> Task directions
Reproduce word for word the lines in the rows below, starting at the line that contains "Livraison gratuite" and ending at the line that contains "fiers de collaborer à une bonne cause", with both of those lines included.

> The input
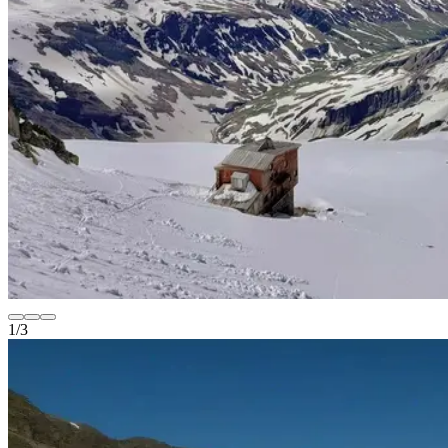
1
/
3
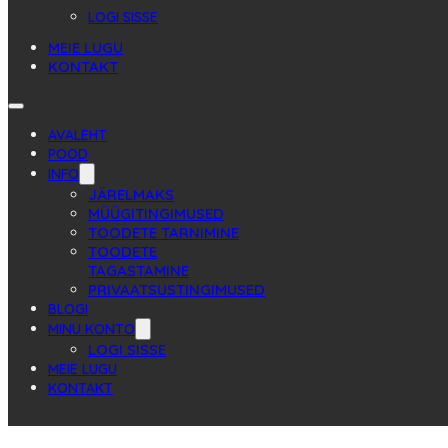
LOGI SISSE
MEIE LUGU
KONTAKT
AVALEHT
POOD
INFO
JÄRELMAKS
MÜÜGITINGIMUSED
TOODETE TARNIMINE
TOODETE
TAGASTAMINE
PRIVAATSUSTINGIMUSED
BLOGI
MINU KONTO
LOGI SISSE
MEIE LUGU
KONTAKT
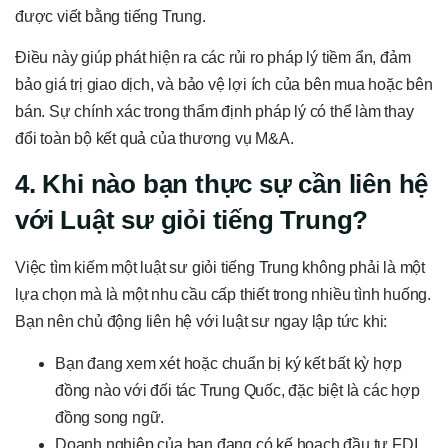
được viết bằng tiếng Trung.
Điều này giúp phát hiện ra các rủi ro pháp lý tiềm ẩn, đảm
bảo giá trị giao dịch, và bảo vệ lợi ích của bên mua hoặc bên
bán. Sự chính xác trong thẩm định pháp lý có thể làm thay
đổi toàn bộ kết quả của thương vụ M&A.
4. Khi nào bạn thực sự cần liên hệ
với Luật sư giỏi tiếng Trung?
Việc tìm kiếm một luật sư giỏi tiếng Trung không phải là một
lựa chọn mà là một nhu cầu cấp thiết trong nhiều tình huống.
Bạn nên chủ động liên hệ với luật sư ngay lập tức khi:
Bạn đang xem xét hoặc chuẩn bị ký kết bất kỳ hợp
đồng nào với đối tác Trung Quốc, đặc biệt là các hợp
đồng song ngữ.
Doanh nghiệp của bạn đang có kế hoạch đầu tư FDI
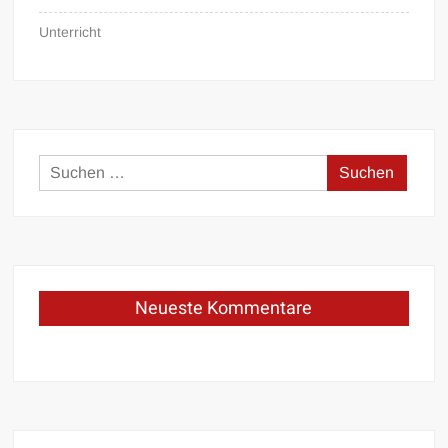
Unterricht
Suchen
nach:
Neueste Kommentare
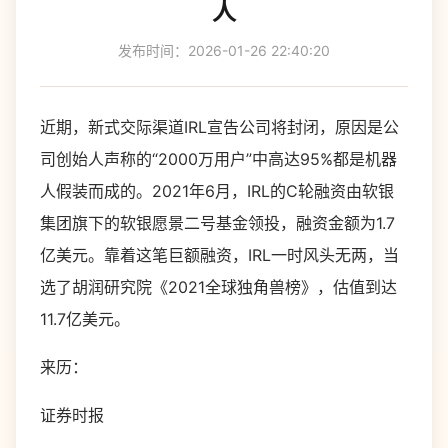
人
发布时间：2026-01-26 22:40:20
近期，新式交际渠道IRL宣告公司将封闭，原因是公
司创始人声称的“2000万用户”中高达95%都是机器
人假装而成的。2021年6月，IRL的C轮融资由软银
集团旗下的软银愿景二号基金领投，融资金额为1.7
亿美元。靠着这笔巨额融资，IRL一时风头无两，当
选了胡润研究院《2021全球独角兽榜》，估值到达
11.7亿美元。
来历：
证券时报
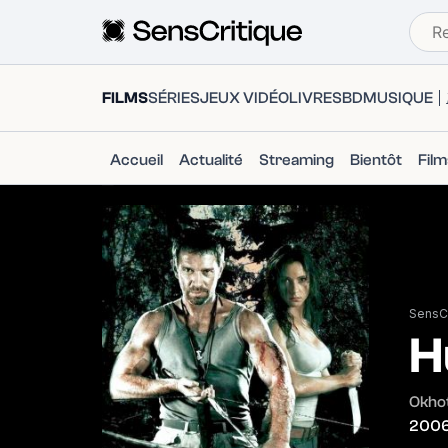
FILMS
SÉRIES
JEUX VIDÉO
LIVRES
BD
MUSIQUE
Accueil
Actualité
Streaming
Bientôt
Fil
SensCr
H
Okhot
200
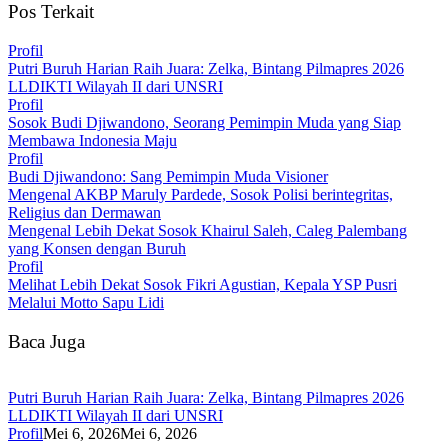
Pos Terkait
Profil
Putri Buruh Harian Raih Juara: Zelka, Bintang Pilmapres 2026
LLDIKTI Wilayah II dari UNSRI
Profil
Sosok Budi Djiwandono, Seorang Pemimpin Muda yang Siap
Membawa Indonesia Maju
Profil
Budi Djiwandono: Sang Pemimpin Muda Visioner
Mengenal AKBP Maruly Pardede, Sosok Polisi berintegritas,
Religius dan Dermawan
Mengenal Lebih Dekat Sosok Khairul Saleh, Caleg Palembang
yang Konsen dengan Buruh
Profil
Melihat Lebih Dekat Sosok Fikri Agustian, Kepala YSP Pusri
Melalui Motto Sapu Lidi
Baca Juga
Putri Buruh Harian Raih Juara: Zelka, Bintang Pilmapres 2026
LLDIKTI Wilayah II dari UNSRI
Profil
Mei 6, 2026
Mei 6, 2026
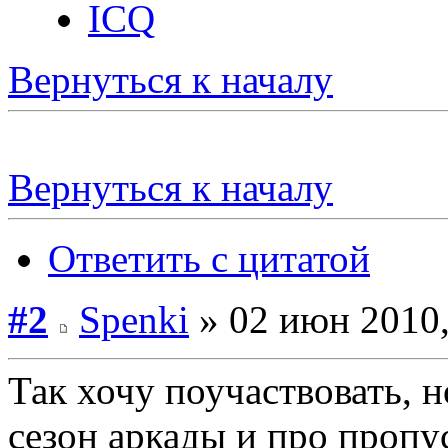
ICQ
Вернуться к началу
Вернуться к началу
Ответить с цитатой
#2
Spenki
» 02 июн 2010,
Так хочу поучаствовать, н
сезон аркады и про пропу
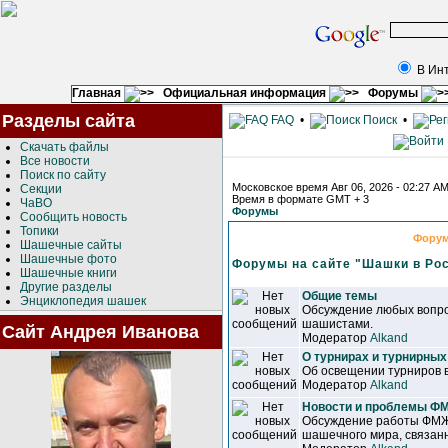
В Ин
Главная
Официальная информация
Форумы
Разделы сайта
FAQ
•
Поиск
•
Скачать файлы
Все новости
Поиск по сайту
Московское время Авг 06, 2026 - 02:27 A
Секции
Время в формате GMT + 3
ЧаВО
Форумы
Сообщить новость
Топики
Фору
Шашечные сайты
Шашечные фото
Форумы на сайте "Шашки в Ро
Шашечные книги
Другие разделы
Общие темы
Энциклопедия шашек
Обсуждение любых вопро
шашистами.
Сайт Андрея Иванова
Модератор
Alkand
О турнирах и турнирных
Об освещении турниров 
Модератор
Alkand
Новости и проблемы 
Обсуждение работы ФМЖ
шашечного мира, связанн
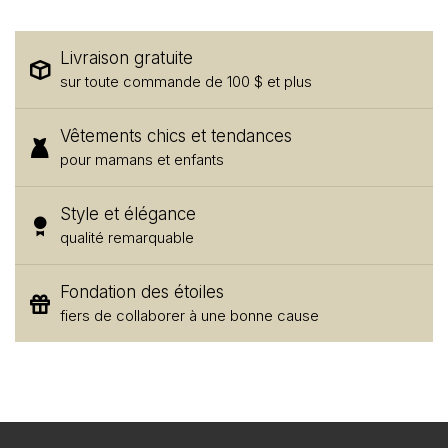
Livraison gratuite
sur toute commande de 100 $ et plus
Vêtements chics et tendances
pour mamans et enfants
Style et élégance
qualité remarquable
Fondation des étoiles
fiers de collaborer à une bonne cause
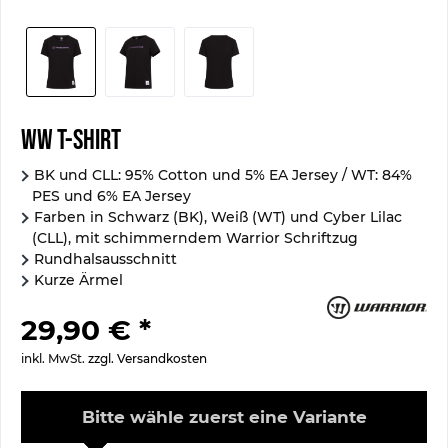
WW T-Shirt
BK und CLL: 95% Cotton und 5% EA Jersey / WT: 84%
PES und 6% EA Jersey
Farben in Schwarz (BK), Weiß (WT) und Cyber Lilac
(CLL), mit schimmerndem Warrior Schriftzug
Rundhalsausschnitt
Kurze Ärmel
29,90 € *
inkl. MwSt.
zzgl. Versandkosten
Bitte wähle zuerst eine Variante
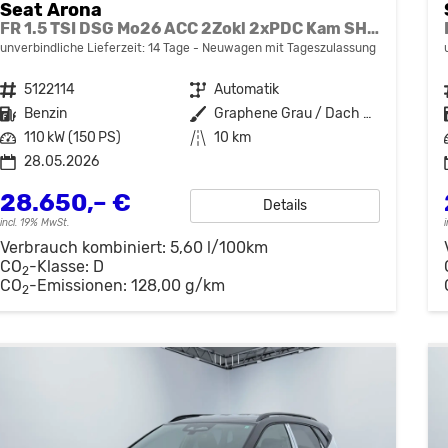
Seat Arona
FR 1.5 TSI DSG Mo26 ACC 2Zokl 2xPDC Kam SHZ Full Link
unverbindliche Lieferzeit:
14 Tage
Neuwagen mit Tageszulassung
Fahrzeugnr.
5122114
Getriebe
Automatik
Kraftstoff
Benzin
Außenfarbe
Graphene Grau / Dach Schwarz
Leistung
110 kW (150 PS)
Kilometerstand
10 km
28.05.2026
28.650,– €
Details
incl. 19% MwSt.
Verbrauch kombiniert:
5,60 l/100km
CO
-Klasse:
D
2
CO
-Emissionen:
128,00 g/km
2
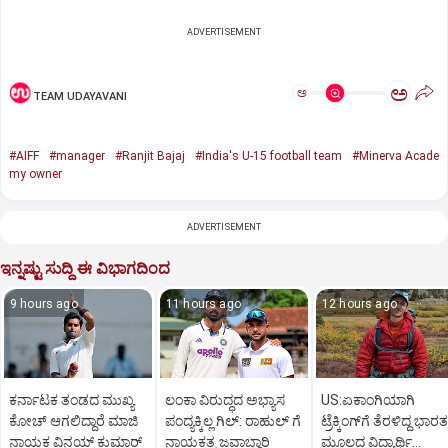
ADVERTISEMENT
ಅ
ಅ
TEAM UDAYAVANI
#AIFF
#manager
#Ranjit Bajaj
#India's U-15 football team
#Minerva Acade
my owner
ADVERTISEMENT
ಇನ್ನಷ್ಟು ಸುದ್ದಿ ಈ ವಿಭಾಗದಿಂದ
9 hours ago
11 hours ago
12 hours ago
ಕರ್ನಾಟಕ ತಂಡದ ಮುಖ್ಯ
ಲಂಕಾ ವಿರುದ್ಧದ ಅಭ್ಯಾಸ
US:ಏಕಾಂಗಿಯಾಗಿ
ಕೋಚ್‌ ಆಗಲಿದ್ದಾರೆ ಮಾಜಿ
ಪಂದ್ಯಕ್ಕಿಲ್ಲ ಗಿಲ್:‌ ರಾಹುಲ್‌ ಗೆ
ಟ್ರೆಕ್ಕಿಂಗ್‌ಗೆ ತೆರಳಿದ್ದ ಭಾರತ
ನಾಯಕ ವಿನಯ್‌ ಕುಮಾರ್
ನಾಯಕತ್ವ ಜವಾಬ್ದಾರಿ
ಮೂಲದ ವಿದ್ಯಾರ್ಥಿ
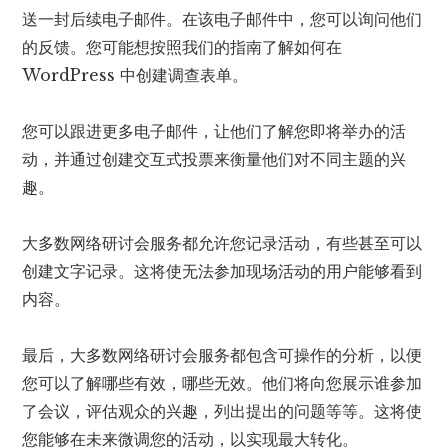
送一封后续电子邮件。在该电子邮件中，您可以询问他们
的反馈。您可能想按照我们的指南了解如何在
WordPress 中创建调查表单。
您可以跟进更多电子邮件，让他们了解您即将举办的活
动，并通过创建交互式投票来衡量他们对不同主题的兴
趣。
大多数网络研讨会服务都允许您记录活动，有些甚至可以
创建文字记录。这将使无法参加现场活动的用户能够看到
内容。
最后，大多数网络研讨会服务都包含可操作的分析，以便
您可以了解哪些有效，哪些无效。他们将向您展示谁参加
了会议，评估观众的兴趣，列出提出的问题等等。这将使
您能够在未来微调您的活动，以实现最大转化。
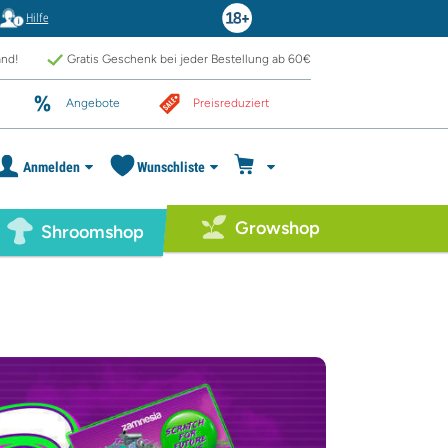
Hilfe
and!
Gratis Geschenk bei jeder Bestellung ab 60€
Angebote
Preisreduziert
Anmelden
Wunschliste
Growshop
Shroomshop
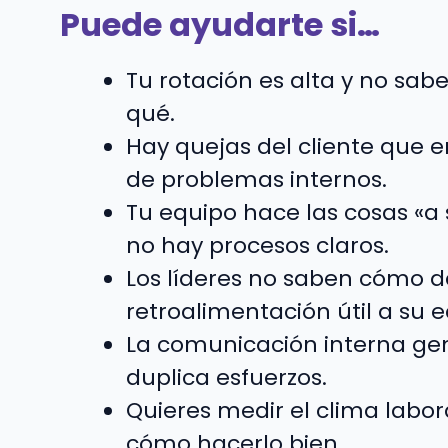
Puede ayudarte si…
Tu rotación es alta y no sa
qué.
Hay quejas del cliente que e
de problemas internos.
Tu equipo hace las cosas «
no hay procesos claros.
Los líderes no saben cómo d
retroalimentación útil a su e
La comunicación interna ge
duplica esfuerzos.
Quieres medir el clima labor
cómo hacerlo bien.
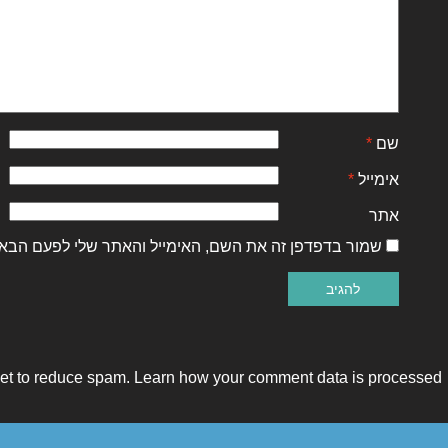
שם
*
אימייל
*
אתר
שמור בדפדפן זה את השם, האימייל והאתר שלי לפעם הבא
met to reduce spam.
Learn how your comment data is processed.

> Result of the exercise
Livraison gratuite
sur toute commande de 100 $ et plus
Vêtements chics et tendances
pour mamans et enfants
Style et élégance
qualité remarquable
Fondation des étoiles
fiers de collaborer à une bonne cause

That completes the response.